(Records supplied)

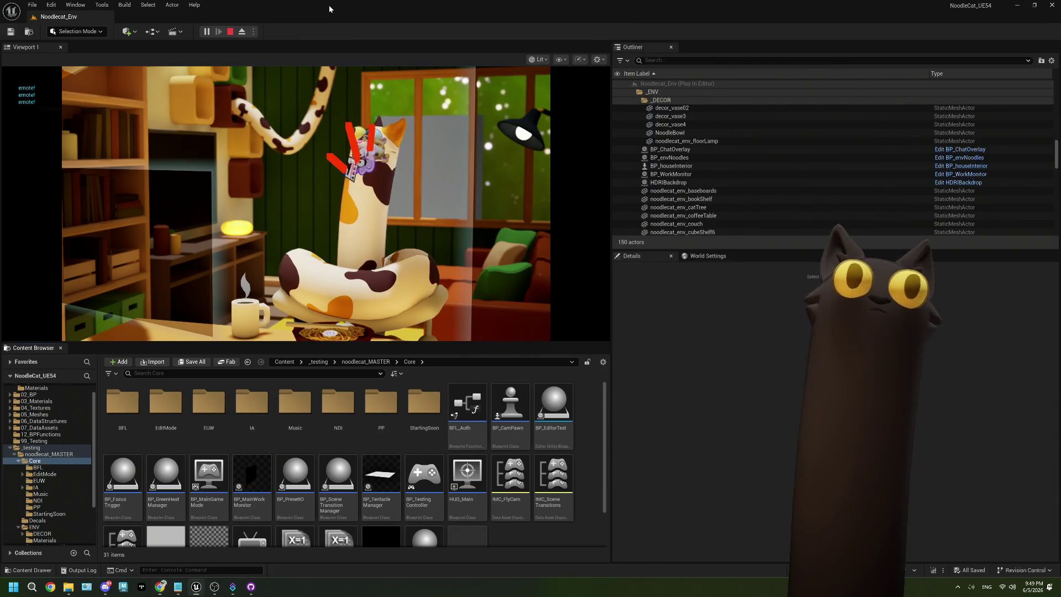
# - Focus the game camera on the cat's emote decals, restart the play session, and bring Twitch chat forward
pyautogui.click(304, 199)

(End Records supplied)
(Records supplied)

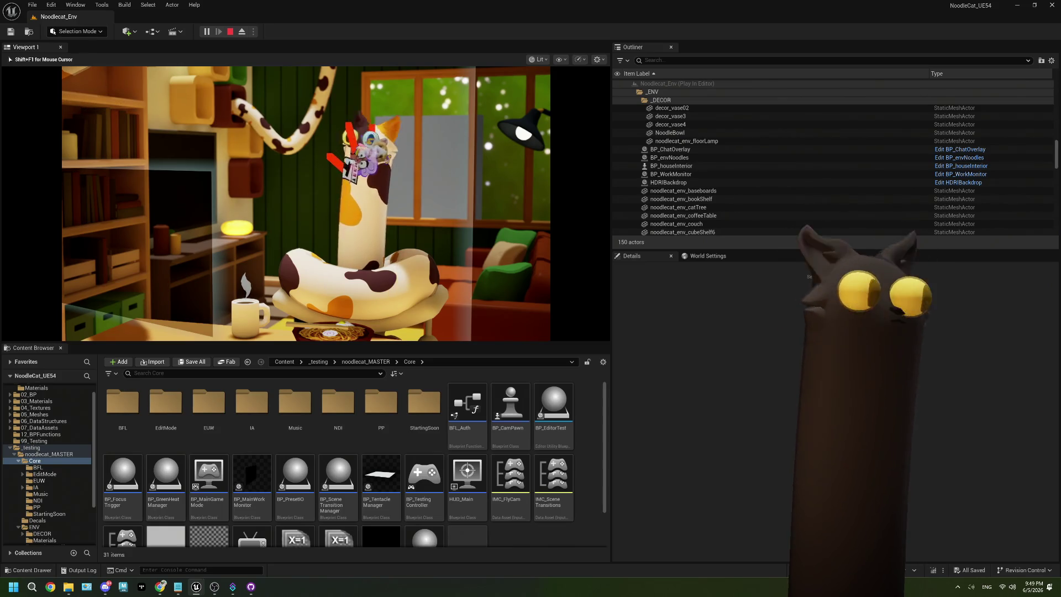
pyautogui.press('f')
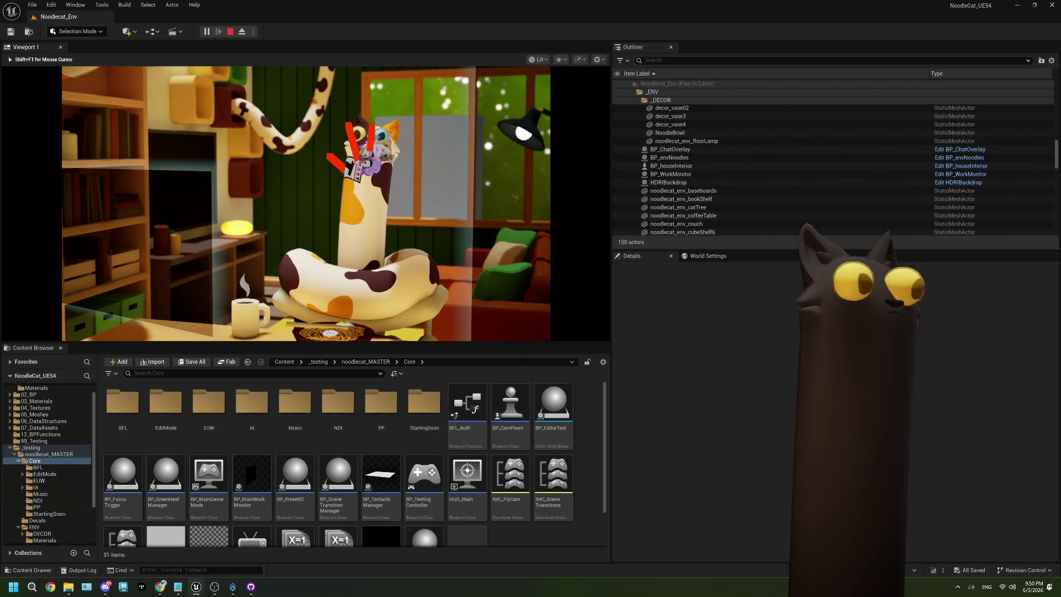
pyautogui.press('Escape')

(End Records supplied)

Instructions to follow
From the records above, reproduce exactly the lines from the one with "# - Focus the" to the one with "pyautogui.click(304, 199)", both included, and no others.

Exercise output
# - Focus the game camera on the cat's emote decals, restart the play session, and bring Twitch chat forward
pyautogui.click(304, 199)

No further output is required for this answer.